= WORK TO BE COMPLETED =
Could you filter the records below and keep only the lines with the word "wordt"?

= INPUT =
● ● ● ● ● ● ●

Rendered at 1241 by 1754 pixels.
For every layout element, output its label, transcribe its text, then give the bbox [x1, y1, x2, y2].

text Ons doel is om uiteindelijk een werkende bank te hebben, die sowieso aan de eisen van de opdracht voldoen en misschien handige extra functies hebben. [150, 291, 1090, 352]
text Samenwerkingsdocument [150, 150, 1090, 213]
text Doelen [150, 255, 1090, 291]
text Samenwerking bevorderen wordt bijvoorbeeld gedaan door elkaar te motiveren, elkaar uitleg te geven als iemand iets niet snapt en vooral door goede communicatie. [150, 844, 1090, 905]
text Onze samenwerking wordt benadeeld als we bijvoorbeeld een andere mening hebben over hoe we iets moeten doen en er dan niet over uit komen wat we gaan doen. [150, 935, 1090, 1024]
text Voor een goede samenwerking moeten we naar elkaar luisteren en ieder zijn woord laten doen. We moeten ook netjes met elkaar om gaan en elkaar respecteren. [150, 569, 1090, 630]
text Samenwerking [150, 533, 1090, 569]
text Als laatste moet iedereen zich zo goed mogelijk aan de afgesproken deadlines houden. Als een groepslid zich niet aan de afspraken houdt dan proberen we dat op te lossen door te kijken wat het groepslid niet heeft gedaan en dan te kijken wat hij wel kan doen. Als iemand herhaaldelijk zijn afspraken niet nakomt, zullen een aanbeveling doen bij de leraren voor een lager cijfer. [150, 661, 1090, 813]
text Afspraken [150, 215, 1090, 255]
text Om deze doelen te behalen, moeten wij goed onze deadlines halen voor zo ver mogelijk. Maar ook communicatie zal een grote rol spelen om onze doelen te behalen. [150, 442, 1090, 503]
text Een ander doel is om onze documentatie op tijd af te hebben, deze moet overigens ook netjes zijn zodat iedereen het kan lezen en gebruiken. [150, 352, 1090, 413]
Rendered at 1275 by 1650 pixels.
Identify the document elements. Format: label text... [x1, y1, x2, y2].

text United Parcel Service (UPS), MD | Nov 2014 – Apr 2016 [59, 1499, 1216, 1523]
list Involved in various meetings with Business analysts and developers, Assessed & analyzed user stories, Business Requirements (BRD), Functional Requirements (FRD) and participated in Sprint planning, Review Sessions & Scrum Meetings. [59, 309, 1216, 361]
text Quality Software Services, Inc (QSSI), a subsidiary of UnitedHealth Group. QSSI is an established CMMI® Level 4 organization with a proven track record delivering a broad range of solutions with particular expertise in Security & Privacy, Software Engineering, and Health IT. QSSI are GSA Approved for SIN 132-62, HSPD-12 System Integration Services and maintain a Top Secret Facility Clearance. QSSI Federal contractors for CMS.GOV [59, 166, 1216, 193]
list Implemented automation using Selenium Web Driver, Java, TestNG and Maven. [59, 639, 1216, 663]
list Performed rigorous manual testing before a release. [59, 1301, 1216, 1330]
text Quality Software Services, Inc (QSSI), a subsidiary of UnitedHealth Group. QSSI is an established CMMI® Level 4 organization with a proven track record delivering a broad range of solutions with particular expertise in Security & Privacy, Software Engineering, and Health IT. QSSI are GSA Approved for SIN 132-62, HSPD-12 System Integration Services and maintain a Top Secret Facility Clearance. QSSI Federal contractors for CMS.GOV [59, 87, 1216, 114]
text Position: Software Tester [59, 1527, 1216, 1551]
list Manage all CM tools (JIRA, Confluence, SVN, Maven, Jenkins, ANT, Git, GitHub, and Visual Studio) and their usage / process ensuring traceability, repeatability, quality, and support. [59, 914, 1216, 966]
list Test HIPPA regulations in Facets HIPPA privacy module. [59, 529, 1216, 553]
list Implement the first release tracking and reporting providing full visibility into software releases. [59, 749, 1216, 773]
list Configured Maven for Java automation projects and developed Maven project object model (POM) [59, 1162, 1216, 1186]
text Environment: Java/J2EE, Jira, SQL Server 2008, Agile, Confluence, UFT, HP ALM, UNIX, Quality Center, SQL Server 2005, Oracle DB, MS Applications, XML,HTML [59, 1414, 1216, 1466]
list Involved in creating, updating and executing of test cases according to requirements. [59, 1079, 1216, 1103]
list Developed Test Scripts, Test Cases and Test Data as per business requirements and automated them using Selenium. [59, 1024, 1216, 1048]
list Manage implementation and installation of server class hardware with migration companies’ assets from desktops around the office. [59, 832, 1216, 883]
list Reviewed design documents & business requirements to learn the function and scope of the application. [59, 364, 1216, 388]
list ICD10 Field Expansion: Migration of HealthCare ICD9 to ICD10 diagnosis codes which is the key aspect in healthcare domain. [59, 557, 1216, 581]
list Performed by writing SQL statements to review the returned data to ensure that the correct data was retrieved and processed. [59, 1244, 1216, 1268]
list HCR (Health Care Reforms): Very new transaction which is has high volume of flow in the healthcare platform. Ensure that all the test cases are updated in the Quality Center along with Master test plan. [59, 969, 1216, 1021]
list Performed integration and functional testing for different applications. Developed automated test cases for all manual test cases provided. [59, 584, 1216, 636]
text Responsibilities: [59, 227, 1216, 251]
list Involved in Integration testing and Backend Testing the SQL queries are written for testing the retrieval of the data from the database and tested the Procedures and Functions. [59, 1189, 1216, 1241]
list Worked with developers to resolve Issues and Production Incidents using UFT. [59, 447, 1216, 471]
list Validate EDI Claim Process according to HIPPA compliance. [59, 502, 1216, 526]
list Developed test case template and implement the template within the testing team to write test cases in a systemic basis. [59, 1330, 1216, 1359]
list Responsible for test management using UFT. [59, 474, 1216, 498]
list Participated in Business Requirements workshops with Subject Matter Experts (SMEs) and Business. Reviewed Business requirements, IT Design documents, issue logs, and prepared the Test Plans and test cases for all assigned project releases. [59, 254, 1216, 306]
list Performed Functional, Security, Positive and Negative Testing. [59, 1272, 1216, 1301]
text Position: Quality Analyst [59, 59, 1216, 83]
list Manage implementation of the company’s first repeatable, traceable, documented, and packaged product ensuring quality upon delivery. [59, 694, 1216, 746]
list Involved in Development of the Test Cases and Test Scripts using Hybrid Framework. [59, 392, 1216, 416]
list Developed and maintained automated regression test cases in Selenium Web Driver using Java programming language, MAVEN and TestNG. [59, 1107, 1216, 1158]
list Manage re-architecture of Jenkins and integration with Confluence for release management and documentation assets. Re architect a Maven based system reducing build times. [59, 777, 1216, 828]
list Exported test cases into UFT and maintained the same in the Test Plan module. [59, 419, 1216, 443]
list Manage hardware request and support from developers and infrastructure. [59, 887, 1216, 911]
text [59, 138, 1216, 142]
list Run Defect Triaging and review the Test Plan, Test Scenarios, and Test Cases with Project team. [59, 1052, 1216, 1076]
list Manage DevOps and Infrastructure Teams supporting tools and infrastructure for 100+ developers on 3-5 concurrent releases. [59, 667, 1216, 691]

● ● ● ● ● ● ●

= RESPONSE TO THIS EXERCISE =
text Samenwerking bevorderen wordt bijvoorbeeld gedaan door elkaar te motiveren, elkaar uitleg te geven als iemand iets niet snapt en vooral door goede communicatie. [150, 844, 1090, 905]
text Onze samenwerking wordt benadeeld als we bijvoorbeeld een andere mening hebben over hoe we iets moeten doen en er dan niet over uit komen wat we gaan doen. [150, 935, 1090, 1024]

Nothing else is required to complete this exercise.